Thirty seconds later Manseur grew alert as Percy found the list. “Yes. Okay.” Manseur scribbled as he listened, thanked the evidence clerk, and hung up. “File was last checked out by Harvey Suggs, nine years ago. According to the paperwork, it was inventoried by the clerk last time it was checked out. The original list had a meat cleaver, fingerprint cards on Danielson, the interviews conducted, Sibby Danielson's psychiatric evaluation, the autopsy report, and transcripts from the sanity hearing, as well as Kenneth Decell's incident report.”

“Okay,” Evans said, sourly. “Let's concentrate on locating Gary West. I spoke to Dr. LePointe thirty minutes ago and there's been no ransom demand.” He focused on Alexa. “I mentioned your assistance was continuing and he seemed genuinely surprised.”

“He had to have called Director Bender to get me on board,” Alexa said.

“I don't think so,” Evans replied. “Anyway, you two keep me posted. I don't want to get blindsided here. Not like I don't have other things to keep me occupied. They expect me to deal with evacuation plans, scheduling officers, and making sure of a million things key to survival of thousands and thousands, not just one rich brat who's probably on a bender. If West was beat up, it was probably by some crackhead or pimp. We're facing a potential disaster of biblical proportions if this hurricane does what the experts say. You find Gary West and I'll handle everything else.”

“Gary West is no substance abuser,” Alexa said, her anger rising. “From everything we've learned, he has never shown any side but that of loving and dedicated husband and father.”

Manseur nodded. “That's a fact, sir.”

Evans ignored their words, flipped open his cell phone, and swept from the room as suddenly as he had come in, not bothering to close the door behind him. Alexa saw a phalanx of his staff clustered out in the open area, awaiting their leader.

“Sisyphus,” Alexa muttered.

“What?” Manseur asked.

“Mythology. Evans is pushing a giant ball of crap up the mountain so he can roll it down on us.”

“If Dr. LePointe didn't call your director, who the hell did?” Manseur asked.

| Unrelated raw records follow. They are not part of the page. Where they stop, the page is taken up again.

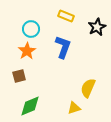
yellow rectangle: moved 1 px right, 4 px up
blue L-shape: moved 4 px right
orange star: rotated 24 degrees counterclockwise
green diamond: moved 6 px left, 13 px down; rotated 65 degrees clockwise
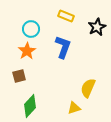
green diamond: rotated 25 degrees counterclockwise
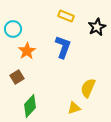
cyan circle: moved 18 px left
brown square: moved 2 px left, 1 px down; rotated 16 degrees counterclockwise
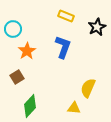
yellow triangle: rotated 24 degrees clockwise
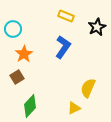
blue L-shape: rotated 15 degrees clockwise
orange star: moved 3 px left, 3 px down
yellow triangle: rotated 32 degrees counterclockwise
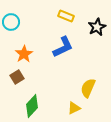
cyan circle: moved 2 px left, 7 px up
blue L-shape: rotated 30 degrees clockwise
green diamond: moved 2 px right
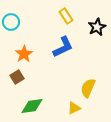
yellow rectangle: rotated 35 degrees clockwise
green diamond: rotated 40 degrees clockwise
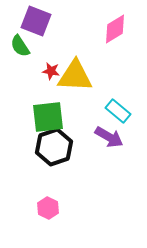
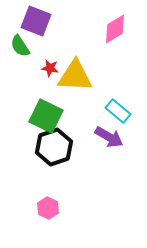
red star: moved 1 px left, 3 px up
green square: moved 2 px left, 1 px up; rotated 32 degrees clockwise
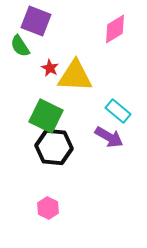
red star: rotated 18 degrees clockwise
black hexagon: rotated 24 degrees clockwise
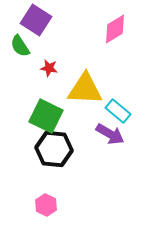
purple square: moved 1 px up; rotated 12 degrees clockwise
red star: moved 1 px left; rotated 18 degrees counterclockwise
yellow triangle: moved 10 px right, 13 px down
purple arrow: moved 1 px right, 3 px up
black hexagon: moved 2 px down
pink hexagon: moved 2 px left, 3 px up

“The only other person I know of who has the clout,” Alexa said, smiling to herself. She took her cell phone from her purse and, after consulting the slip of paper Casey had given her in her hotel room, started to dial the private number that was on the card, but stopped. “It's time to talk to Casey West again. Face-to-face, I think.”

“You want to handle that end? I'll go see what the evidence lab staff has got, and meet you later,” Manseur told her. “I'll have Kennedy drop you off and I can pick you up myself when you're done. Why didn't you mention the twenty-five million?”

“It isn't my job to keep Evans informed about every little thing, knowing he'll pass it up the chain. Besides, he has too much on his mind already. What with saving the city from God's plan and all.”